= Beginning of Section =

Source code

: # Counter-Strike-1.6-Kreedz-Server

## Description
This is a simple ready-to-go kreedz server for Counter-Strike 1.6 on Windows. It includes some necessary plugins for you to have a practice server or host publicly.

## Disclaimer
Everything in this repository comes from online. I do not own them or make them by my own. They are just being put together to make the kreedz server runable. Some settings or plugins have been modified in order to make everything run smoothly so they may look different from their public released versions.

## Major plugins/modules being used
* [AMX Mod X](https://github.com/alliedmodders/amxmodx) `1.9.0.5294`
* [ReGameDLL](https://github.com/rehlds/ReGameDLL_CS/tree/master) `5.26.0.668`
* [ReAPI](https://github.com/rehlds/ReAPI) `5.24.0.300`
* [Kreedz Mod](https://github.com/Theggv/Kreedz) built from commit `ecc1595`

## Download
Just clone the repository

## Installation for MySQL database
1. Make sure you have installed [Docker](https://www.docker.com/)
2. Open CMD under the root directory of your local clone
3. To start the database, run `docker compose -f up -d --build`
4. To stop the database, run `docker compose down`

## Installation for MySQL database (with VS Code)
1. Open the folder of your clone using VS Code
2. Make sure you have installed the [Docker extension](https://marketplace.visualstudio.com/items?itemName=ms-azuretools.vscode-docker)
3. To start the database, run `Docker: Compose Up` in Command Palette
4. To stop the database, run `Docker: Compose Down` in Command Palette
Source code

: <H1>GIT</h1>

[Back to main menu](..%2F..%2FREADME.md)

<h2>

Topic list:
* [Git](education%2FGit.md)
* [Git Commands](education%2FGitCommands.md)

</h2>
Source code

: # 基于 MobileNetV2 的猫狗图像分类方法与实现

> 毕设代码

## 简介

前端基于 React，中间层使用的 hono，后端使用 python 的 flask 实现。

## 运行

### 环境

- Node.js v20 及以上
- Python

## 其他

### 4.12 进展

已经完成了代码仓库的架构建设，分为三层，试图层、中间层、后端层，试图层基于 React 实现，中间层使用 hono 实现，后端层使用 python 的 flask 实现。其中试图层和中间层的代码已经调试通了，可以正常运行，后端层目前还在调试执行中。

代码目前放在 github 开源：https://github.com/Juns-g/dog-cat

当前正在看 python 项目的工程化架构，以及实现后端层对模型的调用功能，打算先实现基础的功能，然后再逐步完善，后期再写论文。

= End of Section =

# Goal of the exercise
Return an exact copy of the listing above, complete in every line.

# Answer below
Source code

: # Counter-Strike-1.6-Kreedz-Server

## Description
This is a simple ready-to-go kreedz server for Counter-Strike 1.6 on Windows. It includes some necessary plugins for you to have a practice server or host publicly.

## Disclaimer
Everything in this repository comes from online. I do not own them or make them by my own. They are just being put together to make the kreedz server runable. Some settings or plugins have been modified in order to make everything run smoothly so they may look different from their public released versions.

## Major plugins/modules being used
* [AMX Mod X](https://github.com/alliedmodders/amxmodx) `1.9.0.5294`
* [ReGameDLL](https://github.com/rehlds/ReGameDLL_CS/tree/master) `5.26.0.668`
* [ReAPI](https://github.com/rehlds/ReAPI) `5.24.0.300`
* [Kreedz Mod](https://github.com/Theggv/Kreedz) built from commit `ecc1595`

## Download
Just clone the repository

## Installation for MySQL database
1. Make sure you have installed [Docker](https://www.docker.com/)
2. Open CMD under the root directory of your local clone
3. To start the database, run `docker compose -f up -d --build`
4. To stop the database, run `docker compose down`

## Installation for MySQL database (with VS Code)
1. Open the folder of your clone using VS Code
2. Make sure you have installed the [Docker extension](https://marketplace.visualstudio.com/items?itemName=ms-azuretools.vscode-docker)
3. To start the database, run `Docker: Compose Up` in Command Palette
4. To stop the database, run `Docker: Compose Down` in Command Palette
Source code

: <H1>GIT</h1>

[Back to main menu](..%2F..%2FREADME.md)

<h2>

Topic list:
* [Git](education%2FGit.md)
* [Git Commands](education%2FGitCommands.md)

</h2>
Source code

: # 基于 MobileNetV2 的猫狗图像分类方法与实现

> 毕设代码

## 简介

前端基于 React，中间层使用的 hono，后端使用 python 的 flask 实现。

## 运行

### 环境

- Node.js v20 及以上
- Python

## 其他

### 4.12 进展

已经完成了代码仓库的架构建设，分为三层，试图层、中间层、后端层，试图层基于 React 实现，中间层使用 hono 实现，后端层使用 python 的 flask 实现。其中试图层和中间层的代码已经调试通了，可以正常运行，后端层目前还在调试执行中。

代码目前放在 github 开源：https://github.com/Juns-g/dog-cat

当前正在看 python 项目的工程化架构，以及实现后端层对模型的调用功能，打算先实现基础的功能，然后再逐步完善，后期再写论文。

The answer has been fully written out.